Having drunk in the starry night I hightailed it over to the wheat field study. Again I was struck by the brightness of colour used within a picture in which the overall effect was of a general tone. One could see the post impressionism in it. The use of colour autonomously to manipulate effects of hue and tone, for example a bright patch of pure yellow is reigned in and made to appear less intense by the addition of dots of bright pure blue or violet, or the duller tone necessary to convey the cut edge of an ochre wheat field is achieved not by a dark but by a pure bright red. This game of colour is in itself perhaps not so advanced but it is  the mastery with which he plays it that makes the difference. The touch, the assurrance, the vigour.

Finally on my short list of 'must see alones' was the Old Yew Tree and I was privileged to have three of four minutes to myself here and as I said this is one of my favourites. I was delighted to find that the sense of combined monumentality and freshness that one feels in the reproductions was magnified tenfold in front of the real thing but the topic of jewellery did not apply so much to this one as it is  a picture rather dominated by one great contrast of complimentaries, violet and yellow. What was striking however was the sense of order to which the work was put together and in this I am referring to the sequential steps that were, due to his assurance of touch,  detectable, nothing hidden by overwork. It all sounds rather text book to dwell on these technical aspects but I must admit that trying to understand how he did it was my main motive. 

I suppose I had nine or ten minutes quite alone in front of these three (Starry Night, Wheatfield and Yew Tree) which were invaluable and for the remainder I ping ponged around all the others for some five more hours before alighting the Tate and heading off to Wasabi for a cup of edamame beans. As I stacked the shells I was desperate to paint and this urge remained strong all the way home and accompanied me out tonight for the above study of a house in Bergby Gård complex which I lashed on in the rain. It inevitably falls short but it does I fancy have an air of menace which I will settle for.

Gladly yours,

John

1 English expression meaning to accept enthusiastically - "she offered me a job and I bit her hand off."

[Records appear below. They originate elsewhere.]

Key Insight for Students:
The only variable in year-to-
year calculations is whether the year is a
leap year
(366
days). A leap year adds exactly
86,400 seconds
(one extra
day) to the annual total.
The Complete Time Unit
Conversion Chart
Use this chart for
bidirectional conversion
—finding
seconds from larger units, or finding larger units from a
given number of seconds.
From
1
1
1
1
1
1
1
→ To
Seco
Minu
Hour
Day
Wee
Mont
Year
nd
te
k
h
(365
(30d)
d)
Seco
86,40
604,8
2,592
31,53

2 A phrase used by Emile Bernard.

3 Solar Dance: Van Gogh, Forgery, and the Eclipse of Certainty, by Modris Ekstein.

4 Roderic O'Conor

5 An unusual expression which we cannot define precisely. The only reference we have found that makes sense is to the phrase 'handbags at ten paces' which is used to mock a dramatic confrontation that fails to end in violence. Shortened to 'handbags'. Used often by soccer reporters.   

6 Fancis Bacon. Bacon's Study for Portrait of Van Gogh IV, Study for Portrait of Van Gogh VI and Van Gogh in a Landscape were on display.

7 Shell Oil are a keen sponsor of research at the Van Gogh Museum in Amsterdam.